In the ICD-10, transsexualism is located within Gender identity disorders, F64 in ICD-10 Chapter V: Mental and behavioural disorders under the heading "Disorders of adult personality and behaviour".

=== ICD-11 for Mortality and Morbidity Statistics (2018) ===
In the eleventh revision of the ICD, published in June 2018, F64 Gender identity disorders and F65.1 Fetishistic Transvestism were removed, among other sexual practices, that used to be referred to as paraphilias. These codes were replaced in part by code HA60 Gender incongruence of adolescence or adulthood, which refers to the three conditions that classify the condition of gender dysphoria. The last sentence from code HA60 states "Gender variant behavior and preferences alone are not a basis for assigning the diagnosis."

==Blanchard's typology==

Blanchard's transsexualism typology (also Blanchard autogynephilia theory (BAT) and Blanchard's taxonomy) is a psychological typology of male-to-female transsexualism conceived and further elaborated by Ray Blanchard through the 1980s and 1990s, building on the work of his colleague, Kurt Freund. Blanchard divides male-to-female (MtF or M2F) transsexuals into two different groups: "homosexual transsexuals", who are attracted to men, and "non-homosexual transsexuals", who are "autogynephilic" (sexually aroused by the thought or image of themselves as a woman).

Scientific criticism of the research and theory has come from John Bancroft, Jaimie Veale, Larry Nuttbrock, Charles Allen Moser, and others who argue that the theory is poorly representative of MtF transgender people, reduces gender identity to a matter of attraction, is non-instructive, and that the research cited in support of the theory has inadequate control groups or is contradicted by other data. Supporters of the theory include Anne Lawrence, J. Michael Bailey, James Cantor, and others who argue that there are significant differences between the two groups, including sexuality, age of transition, ethnicity, IQ, fetishism, and quality of adjustment.

The theory has been the subject of protests in the transgender community, although it has its supporters. The issues with Blanchard's work were again the subject of criticism with the publication of Bailey's The Man Who Would Be Queen in 2003. In 2005, Blanchard distanced himself from Bailey's affirmation of the scientific certainty of the cause, expressing that further research was needed before said certainty could be sufficiently justified.

A 2016 review found support for the predictions of Blanchard's typology that androphilic and gynephilic trans women have different brain phenotypes.
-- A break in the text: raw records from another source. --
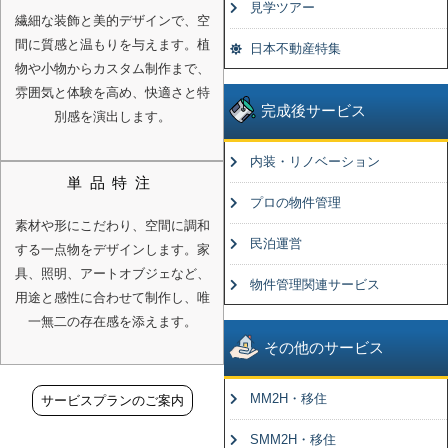
見学ツアー
繊細な装飾と美的デザインで、空
間に質感と温もりを与えます。植
日本不動産特集
物や小物からカスタム制作まで、
雰囲気と体験を高め、快適さと特
完成後サービス
別感を演出します。
内装・リノベーション
単品特注
プロの物件管理
素材や形にこだわり、空間に調和
民泊運営
する一点物をデザインします。家
具、照明、アートオブジェなど、
物件管理関連サービス
用途と感性に合わせて制作し、唯
一無二の存在感を添えます。
その他のサービス
MM2H・移住
サービスプランのご案内
SMM2H・移住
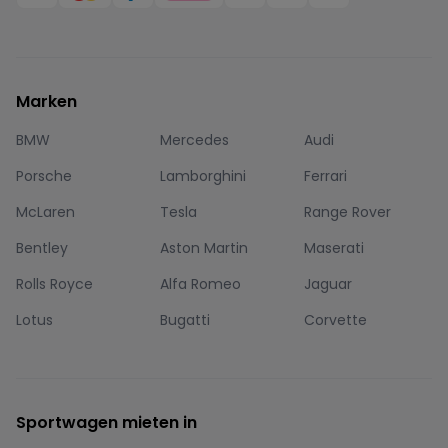
Marken
BMW
Mercedes
Audi
Porsche
Lamborghini
Ferrari
McLaren
Tesla
Range Rover
Bentley
Aston Martin
Maserati
Rolls Royce
Alfa Romeo
Jaguar
Lotus
Bugatti
Corvette
Sportwagen mieten in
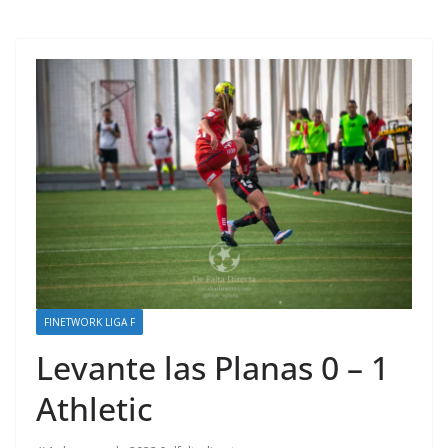
FINETWORK LIGA F
Levante las Planas 0 – 1
Athletic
It stated that although James Cantor seems to be right that Blanchard's predictions have been validated by two independent structural neuroimaging studies, there is "still only one study on nonhomosexual MtFs; to fully confirm the hypothesis, more independent studies on nonhomosexual MtFs are needed. A much better verification of the hypothesis could be supplied by a specifically designed study including homosexual and nonhomosexual MtFs." The review stated that "confirming Blanchard's prediction still needs a specifically designed comparison of homosexual MtF, homosexual male, and heterosexual male and female people."